### Job item
Search the data for the string "fiscal" and gather each line it is in.

### Information
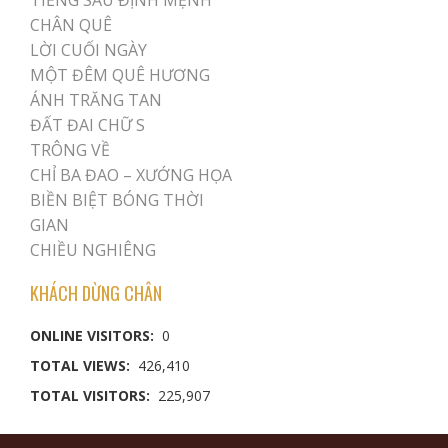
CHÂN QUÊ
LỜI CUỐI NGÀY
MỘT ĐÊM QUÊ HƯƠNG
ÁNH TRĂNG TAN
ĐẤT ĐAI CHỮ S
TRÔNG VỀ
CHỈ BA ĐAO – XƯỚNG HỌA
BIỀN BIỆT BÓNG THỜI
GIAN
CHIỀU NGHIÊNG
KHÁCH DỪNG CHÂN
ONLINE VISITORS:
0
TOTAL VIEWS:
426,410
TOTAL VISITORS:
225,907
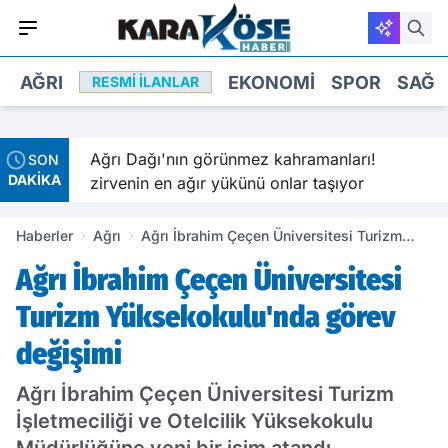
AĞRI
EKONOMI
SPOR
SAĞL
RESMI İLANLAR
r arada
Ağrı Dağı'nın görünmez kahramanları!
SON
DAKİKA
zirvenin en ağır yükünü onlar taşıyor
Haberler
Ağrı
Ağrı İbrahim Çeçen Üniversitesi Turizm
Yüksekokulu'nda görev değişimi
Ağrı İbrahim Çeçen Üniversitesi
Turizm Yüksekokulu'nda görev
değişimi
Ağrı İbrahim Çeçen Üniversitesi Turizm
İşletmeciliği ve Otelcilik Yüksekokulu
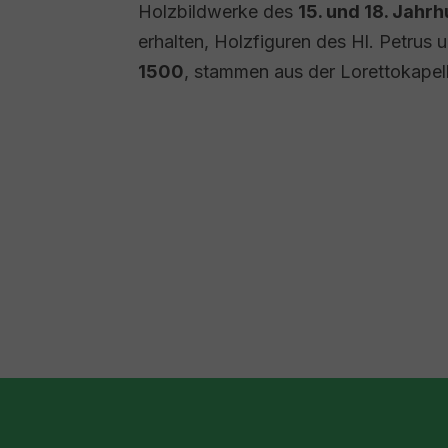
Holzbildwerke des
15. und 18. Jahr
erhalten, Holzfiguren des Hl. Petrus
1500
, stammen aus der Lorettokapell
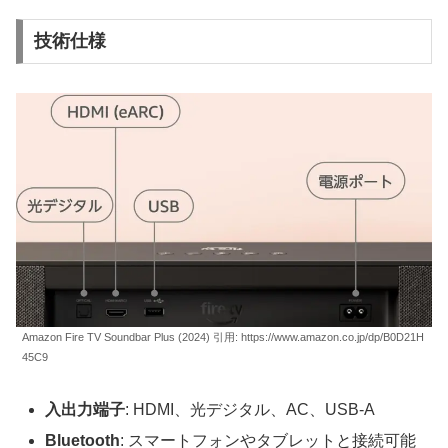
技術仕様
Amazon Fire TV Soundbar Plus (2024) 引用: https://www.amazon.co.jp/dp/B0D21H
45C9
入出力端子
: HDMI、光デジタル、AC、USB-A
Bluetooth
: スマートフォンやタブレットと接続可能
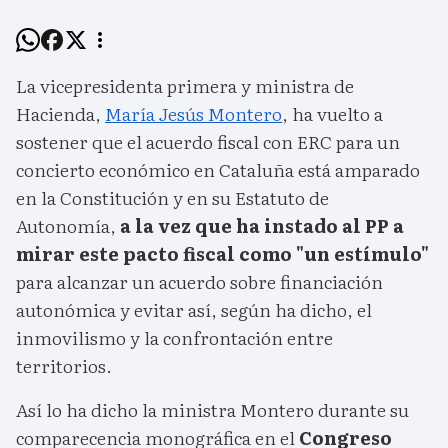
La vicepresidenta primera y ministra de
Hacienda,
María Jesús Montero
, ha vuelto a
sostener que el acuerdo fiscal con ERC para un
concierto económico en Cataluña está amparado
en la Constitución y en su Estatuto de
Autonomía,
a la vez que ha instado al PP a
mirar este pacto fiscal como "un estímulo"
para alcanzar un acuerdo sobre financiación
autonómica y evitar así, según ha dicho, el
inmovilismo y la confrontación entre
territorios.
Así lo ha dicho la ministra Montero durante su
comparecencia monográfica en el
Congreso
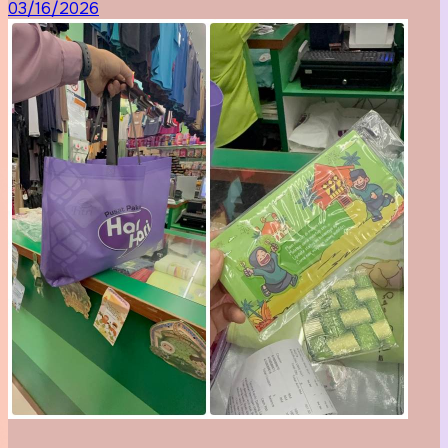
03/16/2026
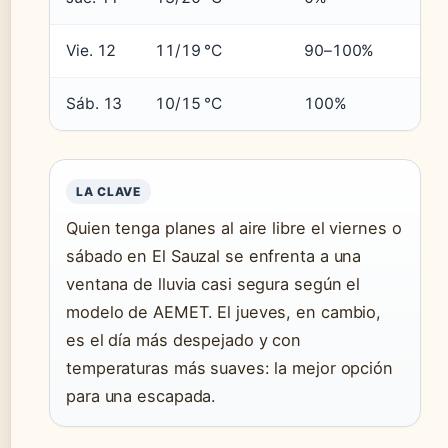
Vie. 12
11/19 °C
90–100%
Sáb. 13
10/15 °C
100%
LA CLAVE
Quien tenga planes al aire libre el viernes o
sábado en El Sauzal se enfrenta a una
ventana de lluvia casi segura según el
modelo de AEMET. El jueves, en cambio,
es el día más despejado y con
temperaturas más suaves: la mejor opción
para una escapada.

### Exercise response
sostener que el acuerdo fiscal con ERC para un
mirar este pacto fiscal como "un estímulo"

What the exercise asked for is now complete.